Blue-yellow opponency in primate S cone photoreceptors

Abstract

The neural coding of human color vision begins in the retina. The outputs of long (L)-, middle (M)-, and short (S)-wavelength-sensitive cone photoreceptors combine antagonistically to produce "red-green" and "blue-yellow" spectrally opponent signals (Hering, 1878; Hurvich and Jameson, 1957). Spectral opponency is well established in primate retinal ganglion cells (Reid and Shapley, 1992; Dacey and Lee, 1994; Dacey et al., 1996), but the retinal circuitry creating the opponency remains uncertain. Here we find, from whole-cell recordings of photoreceptors in macaque monkey, that "blue-yellow" opponency is already present in the center-surround receptive fields of S cones. The inward current evoked by blue light derives from phototransduction within the outer segment of the S cone. The outward current evoked by yellow light is caused by feedback from horizontal cells that are driven by surrounding L and M cones. Stimulation of the surround modulates calcium conductance in the center S cone.

Figure 1.

S cone identification. A, Infrared image of retina focused on rod (small) and cone (large) inner segments.

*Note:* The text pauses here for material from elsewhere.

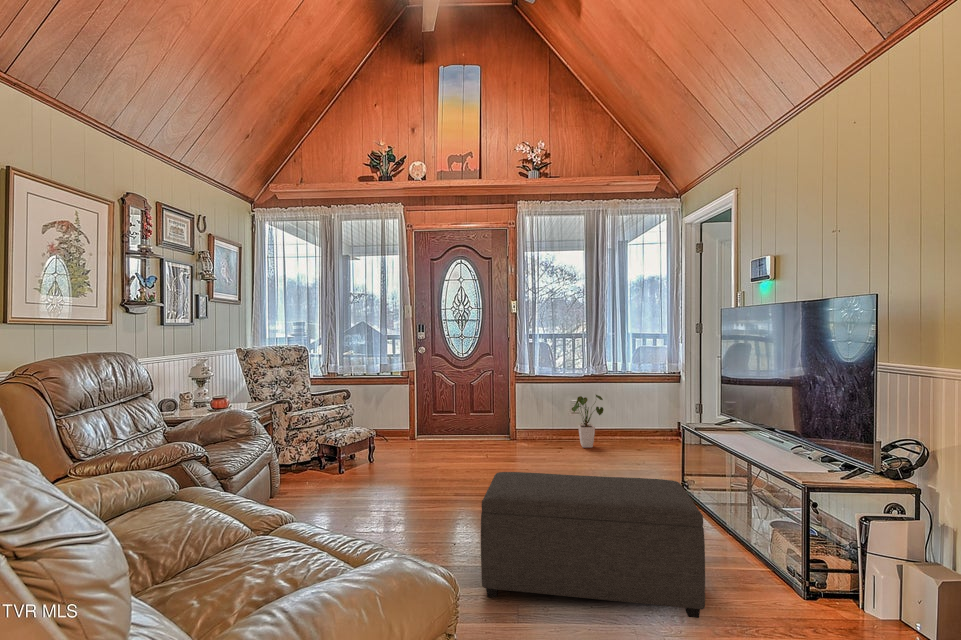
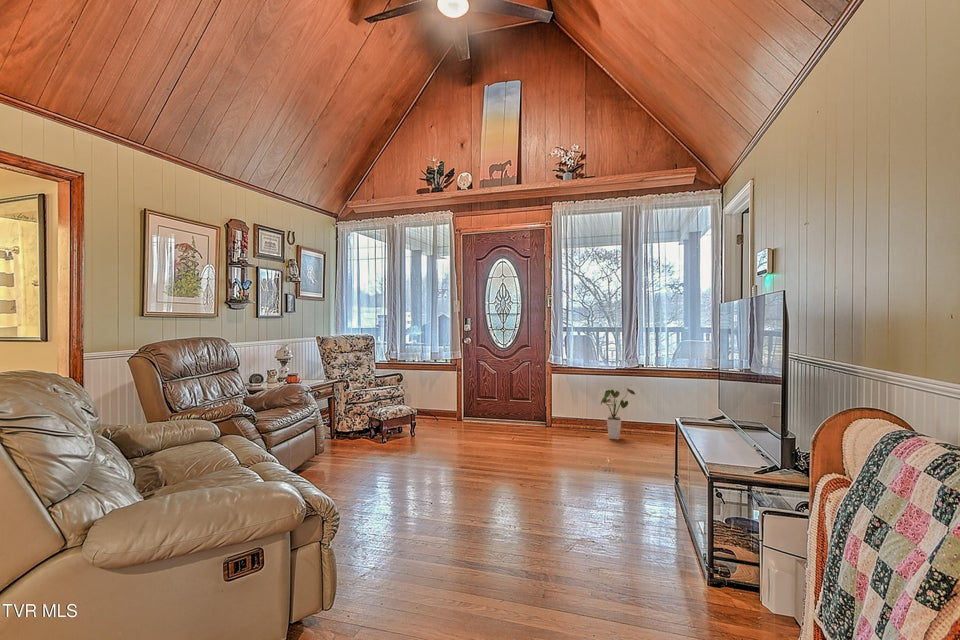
ottoman: present [481,472,705,618] -> none [422,445,604,578]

Arrow indicates S cone. B, Membrane current response to cone-isolating stimuli. Colored lines plot photoisomerization/s (R*/s) in L (red), M (green), and S (blue) cones. C, Top: Concatenated responses to increasing spatial frequencies. Bottom: Response amplitude (symbols) versus spatial frequency from 3 S cones. Lines plot Equation 1 with λ = 1.9 (•), 4.1 (▵), and 2.8 (■) μm. Membrane potential −60 mV. S cone sinusoidal modulated stimulus with mean photoisomerizations/s of 1.6 × 10⁶, 1.2 × 10⁶, and 5.9 × 10⁵ in L, M, and S cones, respectively. S cone Michelson contrast 94%.

Figure 2.

S cone chromatic opponency is created by horizontal cell feedback. A, Short-wavelength blue light evokes outward current; long-wavelength yellow light evokes inward current. B, Inward current evoked by yellow light is blocked by 20 μm CNQX. A, B, Membrane potential voltage-clamped at −40 mV. Stimulus monitor below current traces. Photoisomerizations/s in L, M, and S cones, respectively, are: 1.2 × 10⁶, 2.0 × 10⁶, and 4.3 × 10⁶ (blue), and 2.8 × 10⁶, 1.8 × 10⁶, and 1.9 × 10³ (yellow).

Figure 3.

Opponent surround activates calcium currents. A, Voltage-activated calcium currents increased in steady yellow light. Membrane potential stepped from –70 mV to between −85 and −5 mV. Responses shown for steps to between −50 and −30 mV. Voltage monitor above current traces. Calcium currents were isolated by including Cs and TEA in the patch solution (see Materials and Methods) and by subtraction of the capacitance and linear leak currents. Dark measurements were averaged from records before and after each light measurement. B, Peak change in membrane current in dark (•) and light (○) versus voltage. Points averaged across 7 trials from 3 cones; bars indicate SDs. C, Light–dark difference of calcium currents. A–C, Light evoked 2.8 × 10⁶, 1.8 × 10⁶, and 1.9 × 10³ photoisomerizations/s in the L, M, and S cones.

Figure 4.

Size of opponent surround. A, Responses to flashed annuli; inner radius 25–500 μm, outer radius 1 mm. Flash monitor above current traces. B, Peak response amplitude versus inner radius from 4 cones. Annular flash: Long-wavelength flash from darkness (□, ■, ▵) evoked 3.5 × 10⁶, 2.6 × 10⁶, and 1.1 × 10⁵ photoisomerizations/s in L, M, and S cones, or L+M cone modulation (•), with background rate of ∼1.5 × 10⁵ photoisomerizations/s for L, M, and S cones and a flashed increment of 5.7 × 10⁶ (L), 5.6 × 10⁶ (M), and 0 (S). Membrane potential −40 mV. Lines are Equation 2 with λ_S = 172 (□), 176 (■), 180 (▵), or 140 (•) μm.